(Page-level text extractions)
---

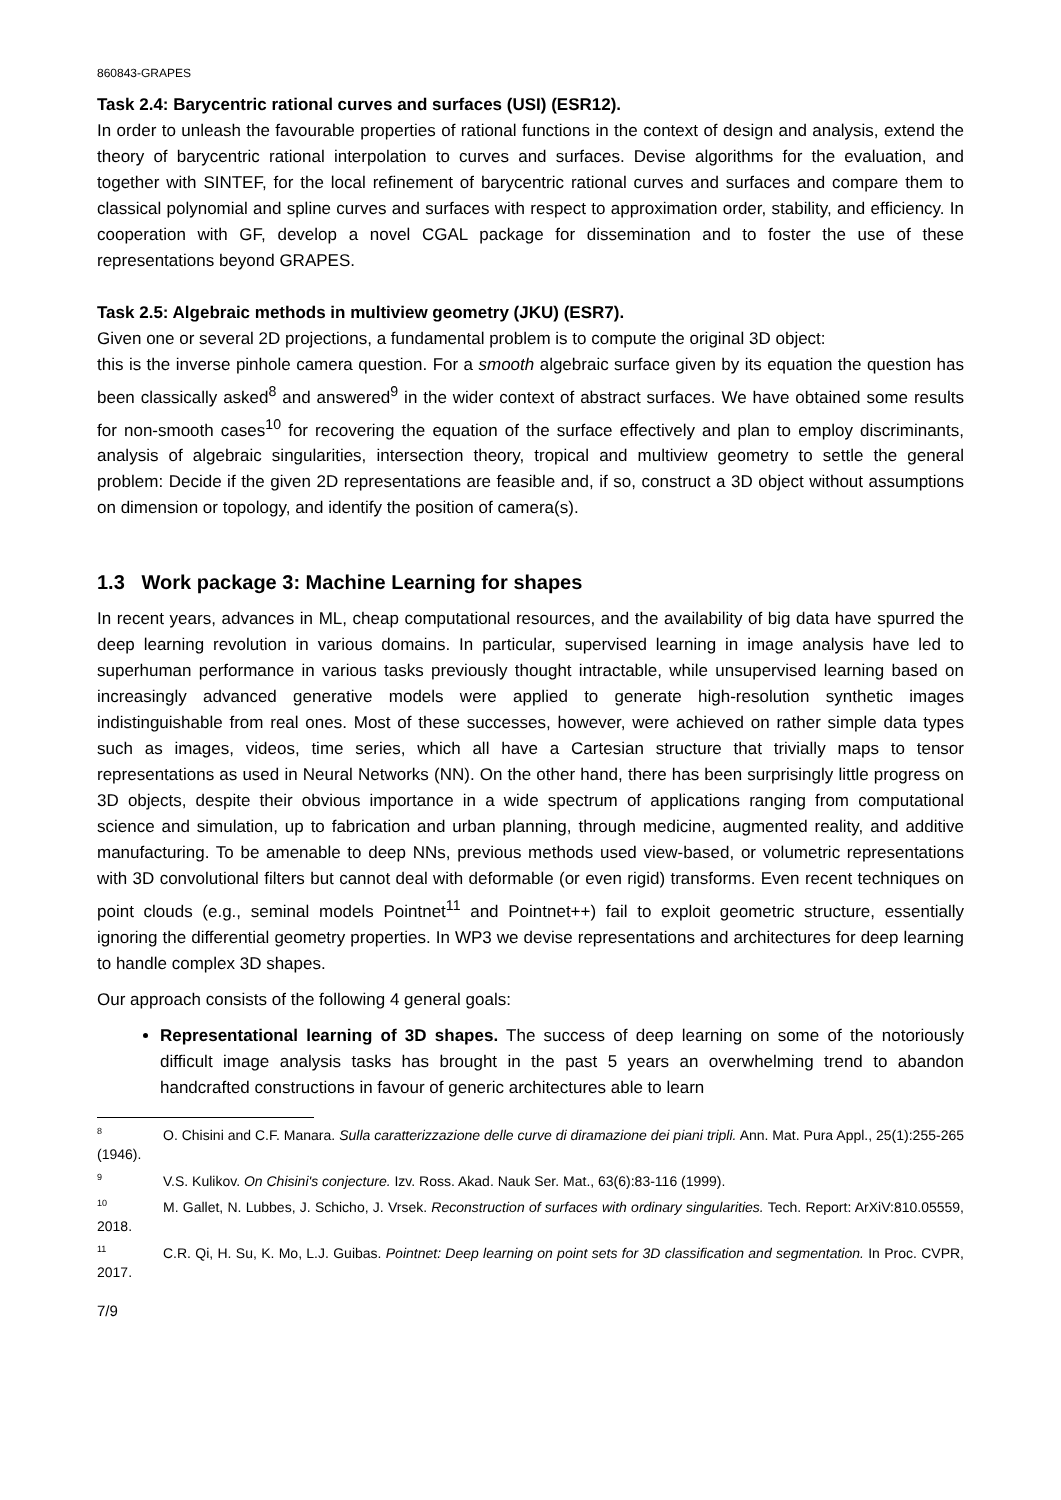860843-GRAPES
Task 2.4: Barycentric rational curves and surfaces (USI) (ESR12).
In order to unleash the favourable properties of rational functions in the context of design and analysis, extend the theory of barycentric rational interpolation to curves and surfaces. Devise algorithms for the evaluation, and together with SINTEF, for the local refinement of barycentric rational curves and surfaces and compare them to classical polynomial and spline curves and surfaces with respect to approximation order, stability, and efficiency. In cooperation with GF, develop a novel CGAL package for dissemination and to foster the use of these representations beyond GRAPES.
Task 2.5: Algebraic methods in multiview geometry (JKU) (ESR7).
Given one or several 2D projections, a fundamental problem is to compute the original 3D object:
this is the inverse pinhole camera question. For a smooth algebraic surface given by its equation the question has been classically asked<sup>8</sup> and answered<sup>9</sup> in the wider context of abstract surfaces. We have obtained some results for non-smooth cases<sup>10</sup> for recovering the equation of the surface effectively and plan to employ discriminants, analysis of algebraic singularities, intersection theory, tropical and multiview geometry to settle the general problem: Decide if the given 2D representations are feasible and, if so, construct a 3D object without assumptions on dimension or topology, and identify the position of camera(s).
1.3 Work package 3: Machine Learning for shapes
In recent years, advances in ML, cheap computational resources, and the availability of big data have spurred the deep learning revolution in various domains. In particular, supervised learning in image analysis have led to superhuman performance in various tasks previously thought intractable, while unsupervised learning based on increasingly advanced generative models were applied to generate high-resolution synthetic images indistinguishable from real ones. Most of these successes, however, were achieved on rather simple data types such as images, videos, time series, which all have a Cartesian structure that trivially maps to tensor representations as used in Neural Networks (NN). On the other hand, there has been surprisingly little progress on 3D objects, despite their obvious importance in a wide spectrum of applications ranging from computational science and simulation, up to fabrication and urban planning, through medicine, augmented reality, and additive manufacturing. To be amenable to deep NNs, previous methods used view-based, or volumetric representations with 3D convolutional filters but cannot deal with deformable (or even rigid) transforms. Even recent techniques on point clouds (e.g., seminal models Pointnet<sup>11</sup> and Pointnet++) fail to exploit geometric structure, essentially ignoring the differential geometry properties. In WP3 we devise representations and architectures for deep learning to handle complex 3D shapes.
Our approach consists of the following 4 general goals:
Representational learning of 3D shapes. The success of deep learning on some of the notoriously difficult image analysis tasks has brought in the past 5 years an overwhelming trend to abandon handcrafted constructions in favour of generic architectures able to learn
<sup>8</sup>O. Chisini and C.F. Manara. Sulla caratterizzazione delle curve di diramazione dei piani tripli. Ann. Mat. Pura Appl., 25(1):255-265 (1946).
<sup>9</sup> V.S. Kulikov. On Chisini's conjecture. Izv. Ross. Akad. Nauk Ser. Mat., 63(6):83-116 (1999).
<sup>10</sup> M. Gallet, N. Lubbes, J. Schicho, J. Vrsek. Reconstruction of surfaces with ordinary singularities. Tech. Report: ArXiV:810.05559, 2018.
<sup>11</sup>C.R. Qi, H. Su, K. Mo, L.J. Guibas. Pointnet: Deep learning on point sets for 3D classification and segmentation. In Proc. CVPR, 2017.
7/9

---

* EXERCISE DETAILS *
With pictures removed, write out exactly each line of the entries from the first through the line that holds "Task 2.4: Barycentric".

* ANSWER TO THE PROBLEM *
860843-GRAPES
Task 2.4: Barycentric rational curves and surfaces (USI) (ESR12).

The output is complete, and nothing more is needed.